### Text segment

• • • • • • •

VMS database submission form program

Paul Gilna pgil at HISTONE.LANL.GOV
Thu Aug 1 13:08:05 EST 1991

	I have no wish to exert control over what our users and
	submittors do, however I now believe it is necessary to voice
	an opinion on these latest developments designed to encourage
	the use of the ASCII submission form in preference to Authorin.

	Let me say first that I empathise completely with those
	conditions which require the need to take this particular
	route. I have no desire to enter into a discussion on the
	difficulties of authorin usage in these environments, or the
	required solutions. What I believe I must point out is the COST
	to the users and to the database, of adopting this alternative

	My principle argument rests on the business end of Authorin,
	the transaction output which represents the database submission
	file.  It is in this file that the predominant impact of the
	program lies, particularly with respect to the processing of
	the data here at Los Alamos.

• • • • • • •

### Extracted entries
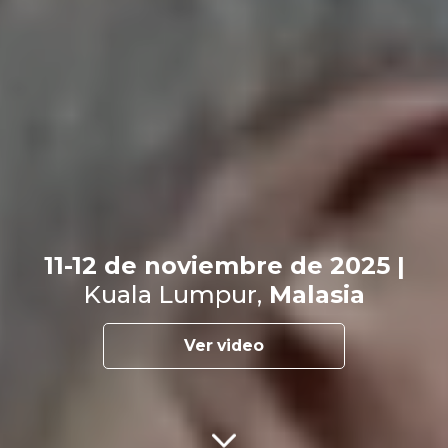
11-12 de noviembre de 2025 |
Kuala Lumpur,
Malasia
Ver video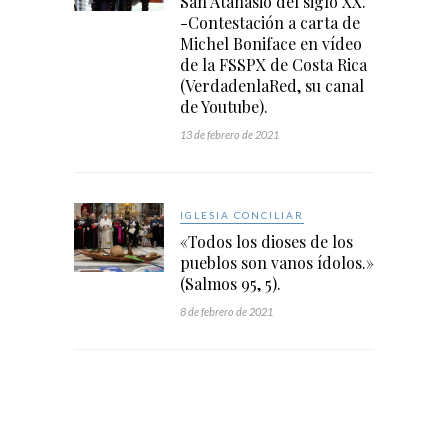
San Atanasio del siglo XX.
-Contestación a carta de
Michel Boniface en vídeo
de la FSSPX de Costa Rica
(VerdadenlaRed, su canal
de Youtube).
13 de febrero de 2021
IGLESIA CONCILIAR
«Todos los dioses de los
pueblos son vanos ídolos.»
(Salmos 95, 5).
8 de febrero de 2021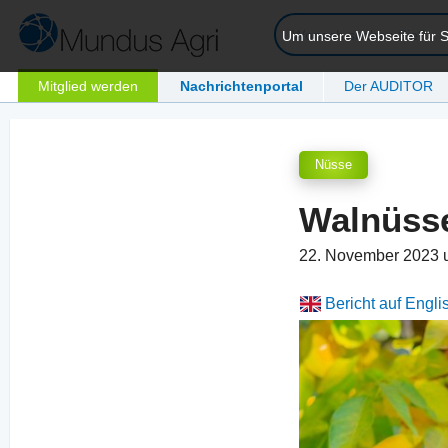
Um unsere Webseite für Si
Mitglied werden
Nachrichtenportal
Der AUDITOR
Nüsse
Walnüsse
22. November 2023 
Bericht auf Engli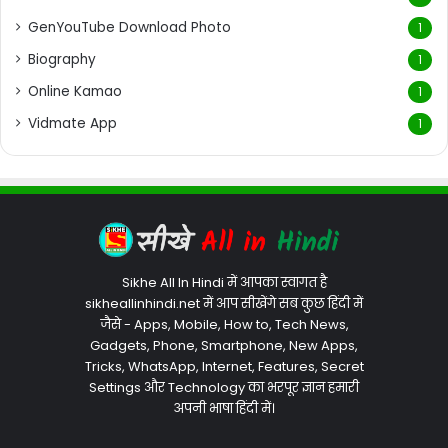
GenYouTube Download Photo
1
Biography
1
Online Kamao
1
Vidmate App
1
Sikhe All In Hindi में आपका स्वागत है
sikheallinhindi.net में आप सीखेंगे सब कुछ हिंदी में
जैसे - Apps, Mobile, How to, Tech News,
Gadgets, Phone, Smartphone, New Apps,
Tricks, WhatsApp, Internet, Features, Secret
Settings और Technology का भरपूर ज्ञान हमारी
अपनी भाषा हिंदी में।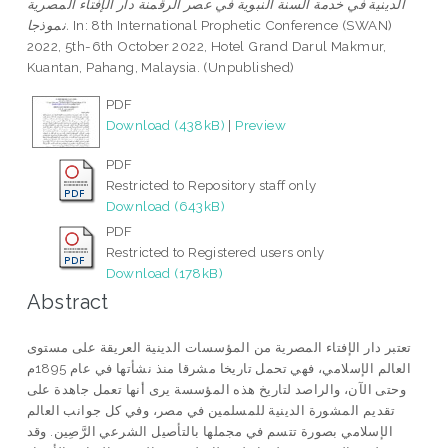
الدينية في خدمة السنة النبوية في عصر الرقمنة دار الإفتاء المصرية
In: 8th International Prophetic Conference (SWAN)
نموذجا.
2022, 5th-6th October 2022, Hotel Grand Darul Makmur,
Kuantan, Pahang, Malaysia. (Unpublished)
PDF
Download (438kB)
|
Preview
PDF
Restricted to Repository staff only
Download (643kB)
PDF
Restricted to Registered users only
Download (178kB)
Abstract
تعتبر دار الإفتاء المصرية من المؤسسات الدينية العريقة على مستوى
العالم الإسلامي، فهي تحمل تاريخا مشرقا منذ نشأتها في عام 1895م
وحتى الآن، والراصد لتاريخ هذه المؤسسة يرى أنها تعمل جاهدة على
تقديم المشورة الدينية للمسلمين في مصر، وفي كل جوانب العالم
الإسلامي بصورة تتسم في مجملها بالتأصيل الشرعي الرَّصِين. وقد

• • • • • • •

### Brief 1
Please list every term in the post about the VMS database submission form program that is written entirely in capital letters, leaving out the email address.
### Brief 2
Reproduce the post about the VMS database submission form program word for word, starting with "My principle argument" and going on through "at Los Alamos.".

### Answer 1
VMS, EST, ASCII, COST

### Answer 2
My principle argument rests on the business end of Authorin,
	the transaction output which represents the database submission
	file.  It is in this file that the predominant impact of the
	program lies, particularly with respect to the processing of
	the data here at Los Alamos.